Monday, September 21, 2009

James Corless of Transportation for America

Photo via T4A

Last week was a big week in terms of both my class load and things happening that I want to write about. I hope I can catch up a little this week.

On Thursday, James Corless from Transportation for America (T4A) was in Missoula for a small conference on health. While he was here he also gave a short guest lecture at the University of Montana sponsored by ASUM Transportation.

What is T4A? Its a large non-profit organization geared toward campaigning and advocating for reworking America's national transportation system. A large coalition has been built around the need for reform of over 300 other non-profit, for-profit organizations, and government officials. As an organization, T4A is very much geared toward lobbying and policy, but have a wide range of resources available for partner groups to access.

Mr.
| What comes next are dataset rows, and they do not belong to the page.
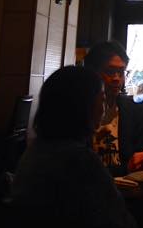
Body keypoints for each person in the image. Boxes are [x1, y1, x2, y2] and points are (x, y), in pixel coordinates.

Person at [11, 66, 136, 228]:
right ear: (84, 105)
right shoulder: (80, 160)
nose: (104, 108)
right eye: (102, 100)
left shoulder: (37, 150)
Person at [84, 41, 143, 175]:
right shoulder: (79, 109)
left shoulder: (133, 110)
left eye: (121, 72)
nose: (117, 78)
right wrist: (126, 168)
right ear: (92, 72)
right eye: (110, 71)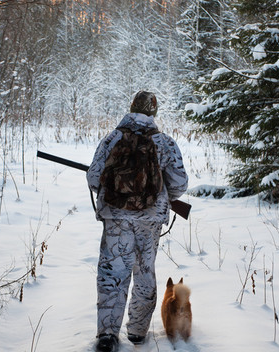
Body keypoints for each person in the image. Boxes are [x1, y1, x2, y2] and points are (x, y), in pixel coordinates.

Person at [86, 91, 189, 352]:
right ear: (153, 113)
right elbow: (180, 183)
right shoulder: (164, 142)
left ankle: (108, 335)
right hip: (150, 220)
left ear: (131, 108)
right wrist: (160, 197)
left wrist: (117, 192)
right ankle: (137, 333)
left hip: (116, 218)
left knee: (112, 274)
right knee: (144, 272)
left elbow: (93, 177)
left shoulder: (112, 139)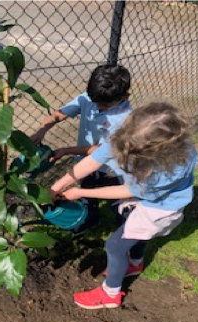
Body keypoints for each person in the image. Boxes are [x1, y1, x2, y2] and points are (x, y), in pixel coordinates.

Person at [51, 102, 198, 309]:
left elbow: (129, 191)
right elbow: (93, 160)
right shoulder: (129, 136)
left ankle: (110, 293)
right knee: (135, 231)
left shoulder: (170, 169)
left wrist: (81, 192)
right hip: (147, 197)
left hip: (160, 208)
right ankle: (134, 264)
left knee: (115, 245)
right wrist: (57, 186)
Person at [31, 64, 132, 233]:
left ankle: (128, 226)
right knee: (87, 192)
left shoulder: (125, 120)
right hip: (86, 164)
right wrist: (42, 130)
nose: (98, 108)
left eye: (105, 106)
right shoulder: (89, 98)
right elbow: (61, 113)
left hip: (112, 168)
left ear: (125, 96)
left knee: (118, 199)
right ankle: (91, 220)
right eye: (95, 102)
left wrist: (66, 150)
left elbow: (101, 152)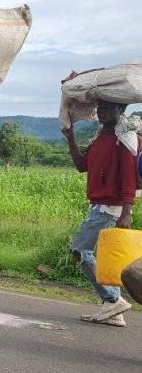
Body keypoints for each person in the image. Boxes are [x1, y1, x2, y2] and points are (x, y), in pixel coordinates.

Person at [63, 98, 134, 326]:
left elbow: (129, 177)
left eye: (110, 107)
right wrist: (71, 137)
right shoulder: (99, 138)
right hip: (98, 205)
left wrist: (127, 211)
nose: (102, 111)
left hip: (109, 207)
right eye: (100, 106)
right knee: (96, 255)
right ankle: (114, 310)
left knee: (81, 250)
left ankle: (113, 299)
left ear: (120, 110)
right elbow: (81, 165)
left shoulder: (122, 139)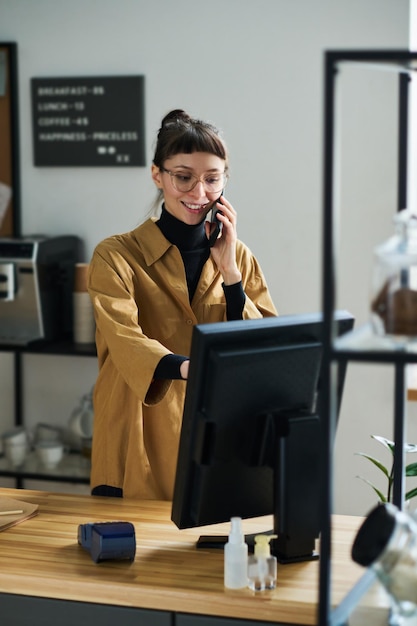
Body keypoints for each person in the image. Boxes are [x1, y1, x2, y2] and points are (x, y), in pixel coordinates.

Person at [87, 109, 278, 500]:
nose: (199, 193)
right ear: (157, 175)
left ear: (225, 179)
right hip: (134, 431)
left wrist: (229, 274)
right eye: (183, 177)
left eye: (212, 179)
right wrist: (194, 367)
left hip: (213, 435)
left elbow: (264, 346)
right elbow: (125, 340)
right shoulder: (115, 255)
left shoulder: (239, 257)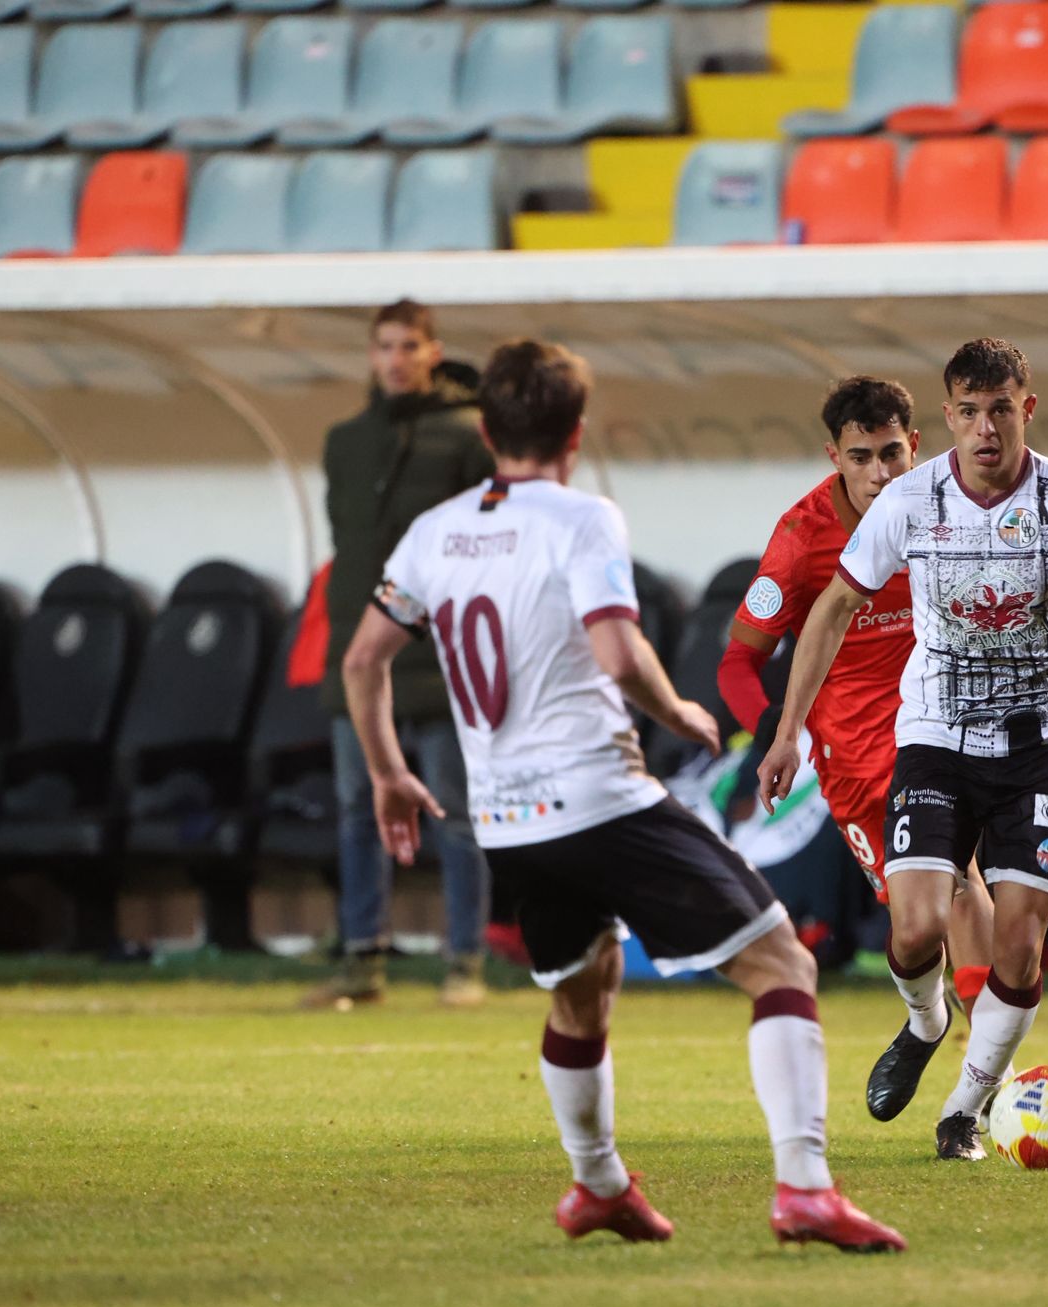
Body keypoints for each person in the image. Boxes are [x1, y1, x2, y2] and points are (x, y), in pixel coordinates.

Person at [339, 339, 904, 1251]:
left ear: (486, 432)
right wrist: (677, 707)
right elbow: (613, 649)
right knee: (781, 968)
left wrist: (386, 771)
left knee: (582, 992)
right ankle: (804, 1188)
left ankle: (598, 1186)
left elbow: (363, 659)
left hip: (505, 818)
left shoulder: (433, 532)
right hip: (599, 798)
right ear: (577, 434)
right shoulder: (581, 517)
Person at [758, 337, 1048, 1161]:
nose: (987, 428)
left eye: (1002, 410)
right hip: (939, 735)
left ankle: (964, 1110)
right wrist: (788, 729)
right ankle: (925, 1018)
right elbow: (833, 609)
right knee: (913, 931)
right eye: (971, 412)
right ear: (947, 418)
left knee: (1017, 939)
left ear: (1028, 409)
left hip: (1045, 741)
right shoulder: (911, 501)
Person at [717, 377, 994, 1016]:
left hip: (942, 726)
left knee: (960, 879)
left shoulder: (956, 508)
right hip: (855, 755)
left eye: (892, 453)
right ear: (834, 458)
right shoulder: (801, 537)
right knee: (915, 925)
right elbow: (738, 662)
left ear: (916, 445)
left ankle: (989, 1066)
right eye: (860, 458)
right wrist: (774, 731)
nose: (879, 474)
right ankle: (927, 1021)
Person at [306, 299, 495, 1010]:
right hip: (361, 648)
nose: (395, 358)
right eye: (384, 346)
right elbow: (346, 546)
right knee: (357, 809)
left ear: (433, 352)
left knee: (456, 814)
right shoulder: (344, 441)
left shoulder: (469, 436)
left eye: (409, 345)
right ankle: (361, 959)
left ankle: (464, 962)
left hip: (444, 656)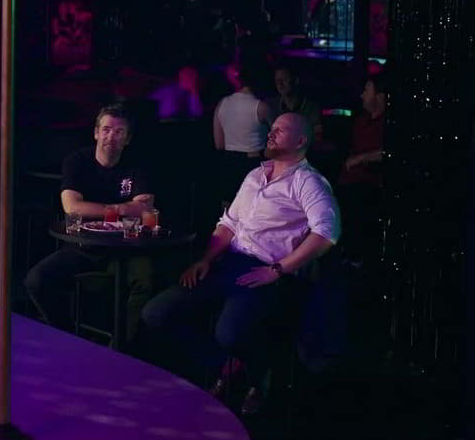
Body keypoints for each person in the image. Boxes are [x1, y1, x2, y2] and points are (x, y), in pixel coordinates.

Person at [141, 113, 339, 416]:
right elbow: (229, 223)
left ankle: (258, 376)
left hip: (264, 270)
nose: (270, 134)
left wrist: (278, 269)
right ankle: (227, 365)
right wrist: (205, 259)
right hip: (228, 263)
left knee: (229, 333)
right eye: (271, 128)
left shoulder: (309, 182)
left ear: (300, 141)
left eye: (280, 130)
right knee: (156, 313)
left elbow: (327, 234)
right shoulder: (255, 175)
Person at [23, 104, 156, 345]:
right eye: (106, 130)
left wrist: (98, 209)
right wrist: (120, 208)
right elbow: (72, 207)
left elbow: (145, 208)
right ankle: (69, 339)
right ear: (96, 133)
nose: (111, 137)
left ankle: (121, 349)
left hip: (125, 249)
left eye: (119, 132)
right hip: (84, 246)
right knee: (36, 280)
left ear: (127, 139)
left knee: (146, 281)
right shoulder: (77, 161)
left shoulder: (137, 165)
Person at [336, 70, 386, 264]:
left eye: (367, 90)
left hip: (369, 184)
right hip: (348, 181)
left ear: (380, 96)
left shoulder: (387, 124)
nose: (362, 95)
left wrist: (362, 159)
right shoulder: (360, 121)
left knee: (359, 201)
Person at [212, 61, 275, 207]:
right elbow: (280, 139)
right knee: (256, 211)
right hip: (255, 164)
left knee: (228, 213)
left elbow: (219, 144)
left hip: (229, 164)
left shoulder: (222, 104)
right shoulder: (262, 107)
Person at [271, 63, 322, 137]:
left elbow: (318, 134)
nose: (280, 84)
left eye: (284, 79)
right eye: (277, 81)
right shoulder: (272, 106)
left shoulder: (311, 107)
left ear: (296, 80)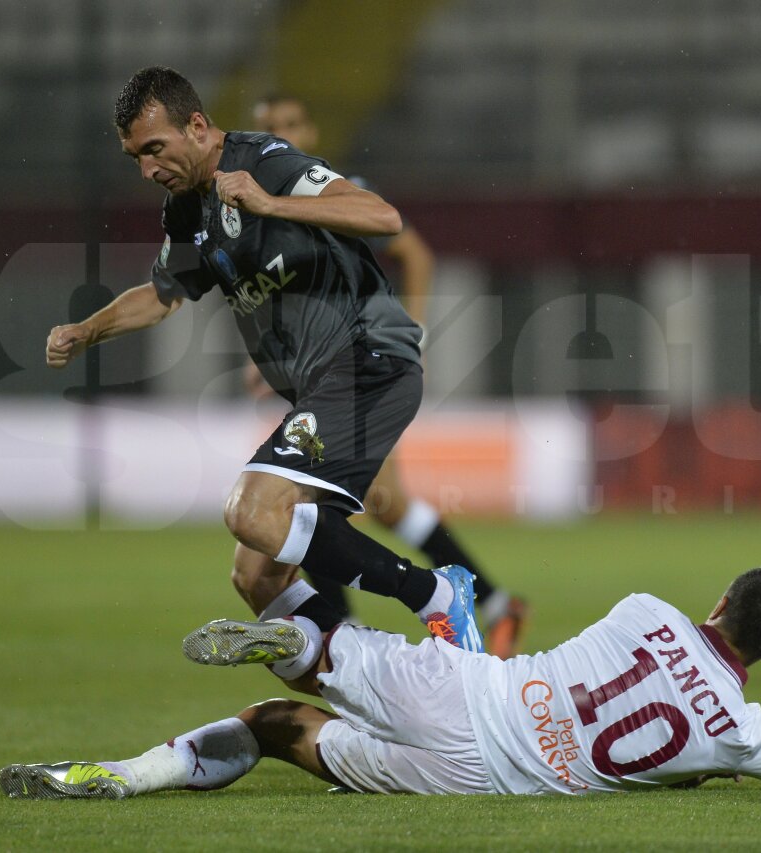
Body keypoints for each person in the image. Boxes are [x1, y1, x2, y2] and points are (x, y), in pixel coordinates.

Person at [44, 66, 480, 651]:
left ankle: (435, 595)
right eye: (134, 158)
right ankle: (367, 670)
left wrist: (270, 203)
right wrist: (86, 329)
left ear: (197, 126)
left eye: (154, 149)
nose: (147, 169)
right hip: (322, 388)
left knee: (252, 511)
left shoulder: (265, 162)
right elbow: (163, 295)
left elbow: (383, 217)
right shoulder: (184, 210)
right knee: (255, 577)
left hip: (367, 361)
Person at [0, 568, 761, 798]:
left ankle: (291, 639)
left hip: (472, 694)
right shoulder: (744, 733)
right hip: (479, 777)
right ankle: (113, 780)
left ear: (720, 598)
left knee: (326, 644)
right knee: (279, 730)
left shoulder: (644, 609)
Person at [248, 93, 528, 657]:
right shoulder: (259, 212)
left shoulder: (336, 193)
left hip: (364, 369)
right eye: (269, 128)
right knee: (383, 502)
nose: (281, 134)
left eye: (289, 123)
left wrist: (413, 329)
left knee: (317, 503)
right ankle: (494, 602)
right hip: (324, 374)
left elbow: (416, 253)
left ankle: (345, 637)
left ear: (311, 131)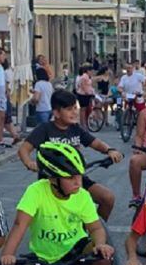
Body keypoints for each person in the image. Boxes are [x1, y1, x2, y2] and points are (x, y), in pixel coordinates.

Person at [0, 143, 114, 265]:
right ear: (53, 178)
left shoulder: (82, 196)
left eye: (79, 176)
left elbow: (95, 228)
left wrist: (100, 244)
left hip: (76, 248)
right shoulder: (36, 192)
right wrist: (8, 254)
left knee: (103, 258)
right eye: (70, 178)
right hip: (45, 257)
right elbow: (19, 225)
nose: (78, 182)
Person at [17, 90, 123, 220]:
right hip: (52, 182)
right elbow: (23, 149)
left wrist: (110, 150)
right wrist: (29, 163)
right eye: (69, 109)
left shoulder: (76, 129)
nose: (74, 112)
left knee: (107, 198)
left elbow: (95, 143)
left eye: (75, 108)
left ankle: (92, 230)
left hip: (77, 178)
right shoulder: (45, 129)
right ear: (56, 113)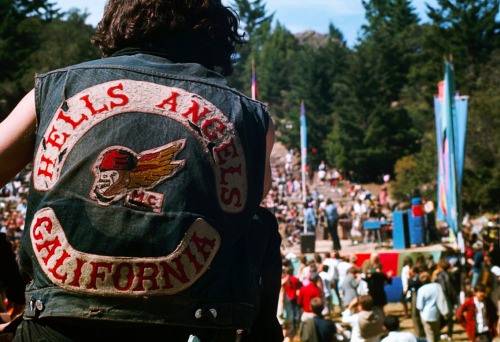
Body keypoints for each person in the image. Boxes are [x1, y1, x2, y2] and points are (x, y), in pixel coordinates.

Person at [0, 1, 281, 341]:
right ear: (215, 32)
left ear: (118, 22)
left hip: (57, 323)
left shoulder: (56, 88)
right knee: (260, 223)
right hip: (191, 323)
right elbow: (251, 199)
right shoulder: (249, 115)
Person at [416, 272, 450, 342]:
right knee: (437, 334)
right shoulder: (437, 286)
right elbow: (442, 299)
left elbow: (419, 305)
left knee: (429, 335)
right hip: (436, 314)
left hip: (425, 315)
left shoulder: (421, 290)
Corless' speech covered the usual "why we need reform" points that most of the people in the audience had probably heard before; certainly preaching to the quire. But he had a lot of good points to pass along. He stressed the connection of land-use and transportation and that the two are so interrelated that they can not be treated separately.

Our current land-use patterns certainly don't promote people getting out of their cars and hopping on transit or a bike. The last 70 odd years have seen an erosion of our cities and public spaces to provide for vehicular traffic. And as this process has continued, the more cars are accommodated, the more cars are present on our roads and need to be stored somewhere, which then reinforces the need for more space for cars and more travel by cars.

The only way to stop such a process is to stop designing for ever more cars and design for more public space to be given over to transit, sidewalks, and cyclists; as demonstrated by the recent Park(ing) Day events that aimed to take public space back from vehicles. This strategy needs to be accompanied by a reorganization of our land-use practices. Putting a transit corridor down a an area of sprawl does little to alleviate traffic. But add in mixed-use zoning and Transit Oriented Development (TOD) along that corridor for several blocks on either side, and all of a sudden you have a game changing situation.

Another important factor is the cost of transportation, not just monetary, but time and convenience (as even Thomas Friedman knows and points out in his recent column). If transit can be made to be faster and easier to use, while var travel is made harder to use, people will naturally switch. This is what has happened for almost a century, but in reverse; making it harder for people to use transit or walk to where they need to go. And so people have intuitively made the switch by the millions to use of the SOV because other modes of transportation where so damn hard and confusing to use.

Once people see that transit or active transportation (biking/walking) can be enjoyable, easy to use, convenient, and cheap they will flock to it to reach there destinations. Vehicular traffic now creates so much of its own friction as people compete for limited road space and congestion builds, that people don't want to deal with the stress of driving. Give people an enjoyable experience on their way to a destination, as Phoenix is discovering with their new light-rail line, and people will flock to public transportation.

A long road to reform looms ahead, but already local and national organizations like BWAM and T4A are already working hard to make a difference. It will take a lot of collaborative effort to achieve T4A's vision for transportation. Thanks again to James Corless for talk with us here in Missoula.